Flegelalter

Die „großen“ kleinen Enten sind kurz vor fertig und sehen schon wie richtige kleine Enten aus, nur manchmal noch mit Plüschhalskrause. Ich muß mal wieder Fotos machen.

Nr. 1 war so übereifrig mit wachsen, daß die Gefahr bestand, daß die Knöchelchen vom Flügel das Gewicht der Federn nicht tragen können und der Flügel sich dadurch verformt. Internetrecherche ergab „Tierarzt und mumienmäßig einwickeln“, erster Test ohne Tierarzt ergab: „Ente not amused“, die Lösung a la Spottdrossel: eine abgeschnittene Tennissocke + Panzertape als Rausfluppschutz und fertig ist der Flügel-BH fürs Entchen.

Da die Sache problemlos an- und auszuziehen war, konnte so auch zwischendurch physiotherapeutisches Schwimmen ermöglicht werden und es bestand keine Gefahr, daß was steif wird. Heute war Probelauf ohne Socke und anscheinend stimmt das Verhältnis Entchen/Flügel wieder, die Flügel wurden ordnungsgemäß auf dem Popo getragen und hingen nicht mehr runter.

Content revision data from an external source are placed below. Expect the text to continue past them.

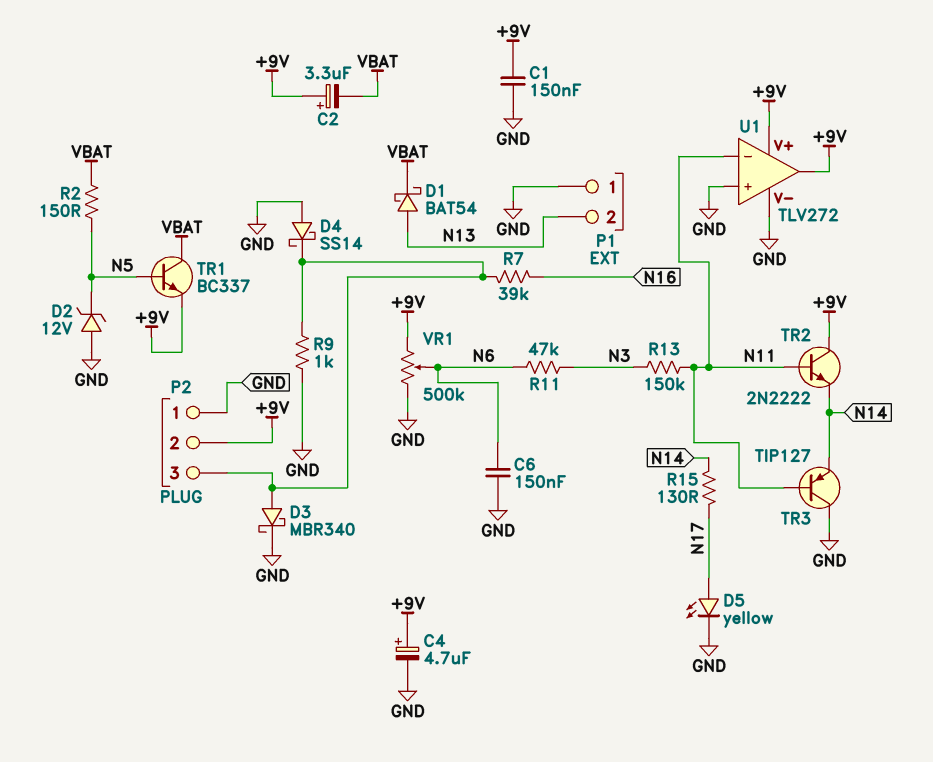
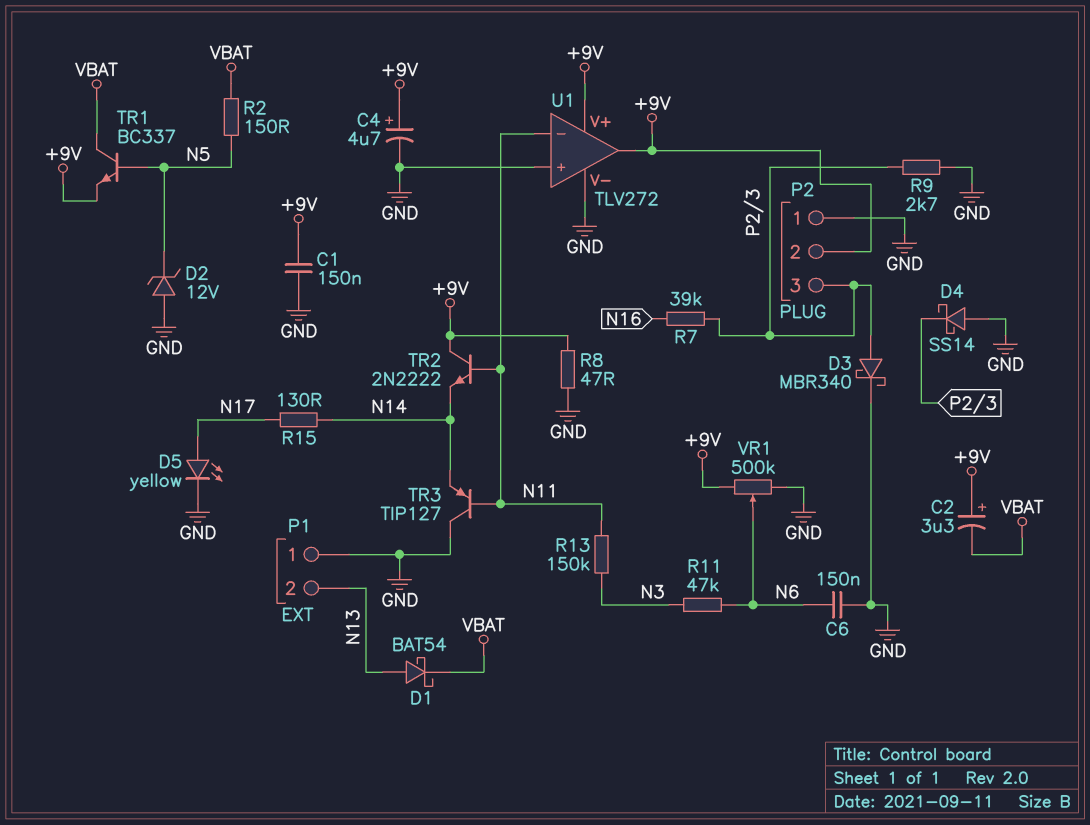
R8: none -> 47 (+9V, GND)
R9: 1k (GND, P2/3) -> 2.7k (GND, P2/3)

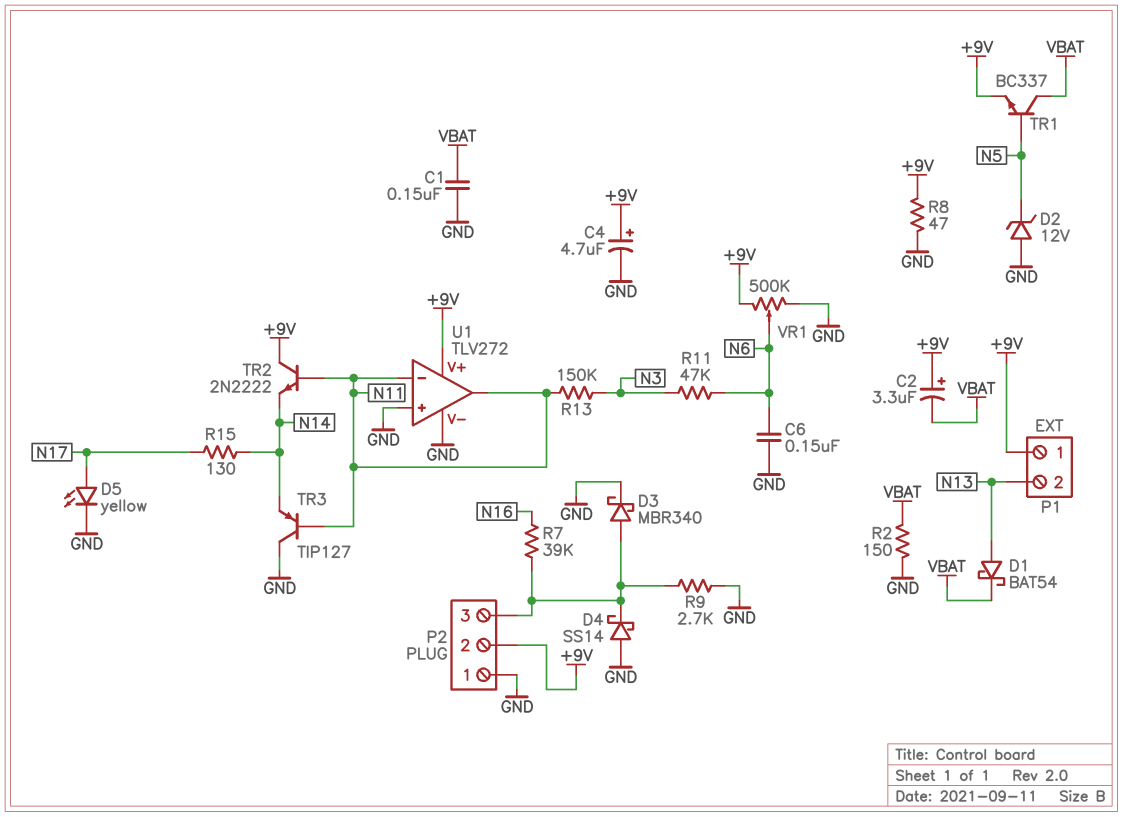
C1: 150nF (+9V, GND) -> 150nF (GND, VBAT)
P1 pin 1: GND -> +9V
R2: 150 (N5, VBAT) -> 150 (GND, VBAT)
U1 pin out: +9V -> N11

Letztens hatten die Entchen halbgeplanten Ausgang im Garten, beim ersten Mal ließen sie sich abends relativ vorbildlich einparken (ich hab „Monsieur Claude und seine Töchter“ angesehen und in jeder Werbepause hab ich die Kleinen bißchen näher an ihren Parkplatz getrieben, dann noch eine Palette als Entenleitsystem und ich war zufrieden).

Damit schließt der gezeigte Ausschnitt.